The Upper Tribunal (UT) has applied the Halifax abuse principle to recharacterise arrangements involving the supply of sporting services at a golf course.
This allowed VAT to be recovered from a person other than the suppliers of the services (which had gone into liquidation) even though the arrangements were later agreed to be ineffective to remove liability for VAT under the relevant legislation.
Restructuring of a golfing business
A partnership (Hilden), which ran a golf course as a business making VATable supplies, transferred its golfing business to two companies in order to take advantage of the business of sports exemption contained in Group 10 Schedule 9 VATA 1994 for supplies of certain services closely linked to sport or physical education supplied by non-profit-making organisations.
The two companies in question were limited by guarantee and were prohibited from distributing profits by their constitutional documents. It was initially considered that this brought them within the definition of "non-profit-making bodies" for the purposes of the exemption.
Hilden retained the golf course and let it to the two companies, which paid rent. The rent was the higher of £364,000 per annum or 50 per cent of the companies' annual turnover; considerably higher than a commercial rent. In practice, the companies were invoiced what they could afford to pay and so, in effect, the rent operated as a profit-stripping mechanism.
Hilden's contention was that, as a result of this restructuring, it was now making exempt supplies of land, while the two purportedly non-profit-making companies made exempt supplies of sport services. HMRC attacked these arrangements on the grounds that they were abusive.
Effectiveness of scheme is not a prerequisite for abuse
The companies were, it was subsequently agreed, profit-making after all. The consequence of this was that VAT should have been charged on their supplies of sporting services and was thus owed to HMRC. However, relying on a straight application of the legislation to show that the scheme failed to work as intended on a technical analysis would leave HMRC unable to recover the unpaid VAT from the liquidated companies.
As it was, the judge considered that it is not necessary for the scheme as a whole to work for there to be abuse.
Specifically, a tax advantage contrary to the VAT Directives had still been obtained, i.e. that VAT was not paid on eligible sporting supplies, and the benefit of these supplies had accrued to Hilden in the form of higher rents than would otherwise have been achievable. These VAT-free rents were an inherent part of the scheme as they effectively stripped the profit out of the companies, as well as depriving them of the means to pay any liability to VAT that could arise.
This is a potentially wide extension of the abuse principle which could be significant in allowing HMRC to recover unpaid VAT from other parties to transactions, even where the VAT position would not normally be in dispute.

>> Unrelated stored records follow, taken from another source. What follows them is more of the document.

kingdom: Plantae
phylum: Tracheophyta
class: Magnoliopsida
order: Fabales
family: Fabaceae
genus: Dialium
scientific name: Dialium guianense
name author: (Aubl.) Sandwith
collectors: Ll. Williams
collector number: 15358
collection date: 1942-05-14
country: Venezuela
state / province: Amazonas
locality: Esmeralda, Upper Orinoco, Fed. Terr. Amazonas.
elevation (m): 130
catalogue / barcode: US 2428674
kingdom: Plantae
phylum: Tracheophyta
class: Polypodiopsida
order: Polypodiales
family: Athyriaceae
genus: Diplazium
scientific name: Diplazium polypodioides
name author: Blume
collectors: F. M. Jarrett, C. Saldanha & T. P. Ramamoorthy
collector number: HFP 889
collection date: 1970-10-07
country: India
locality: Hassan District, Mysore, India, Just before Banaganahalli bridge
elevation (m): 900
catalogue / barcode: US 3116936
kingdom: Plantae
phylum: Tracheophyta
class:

However, it may be that the decision is not as far-reaching as first appears. The focus of this decision was on the shifting of profits from taxable sporting supplies into a genuinely exempt supply of land via the mechanism of the uncommercial rents. Where none of the elements of a scheme meet the legislative requirements to obtain the desired tax consequences, it would be harder to show that a tax advantage had been obtained and therefore the scheme should be less susceptible to redefinition on the grounds of abuse.
Applying the abuse principle
The test for abuse, as set out in Halifax, is that: (i) there must be a tax advantage contrary to the VAT Directives (as discussed above); and (ii) the essential aim of the transactions is to obtain a tax advantage.
The judge referred to Lord Sumption's comments in Pendragon that, when deciding whether the essential aim of the transaction has been to obtain a tax advantage, "it may be necessary both to analyse each transaction in a scheme individually and also to consider the effect of the scheme as a whole when identifying the essential aim of the transactions".
The UT concluded that the First Tier Tribunal had been right to find that the essential aim of the arrangements had been to obtain a tax advantage, as they were artificial and inconsistent with normal commercial practice. In particular, that the rent payable was more than commercial rent and more than the companies could afford to pay, and that Hilden accepted whatever amount the companies could afford.
Redefining the arrangements so that the supplies were treated as made directly by Hilden is self-evidently the pragmatic answer to ensuring that HMRC could recover the VAT on the sporting supplies in this particular situation.
It would be concerning if this were to be a move towards secondary liability by the back door. However, it is more likely that schemes which do not involve an effective element of exemption or relief (such as the exempt supply of land here) will continue to be attacked under the letter of the law, rather than by recharacterisation.